What to work on: In the rows below, swap "Packages" for "Bundles" each time it appears, and write out every line again with no other change.

▽

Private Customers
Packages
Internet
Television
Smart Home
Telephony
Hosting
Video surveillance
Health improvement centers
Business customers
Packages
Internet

△

Answer for the task:
Private Customers
Bundles
Internet
Television
Smart Home
Telephony
Hosting
Video surveillance
Health improvement centers
Business customers
Bundles
Internet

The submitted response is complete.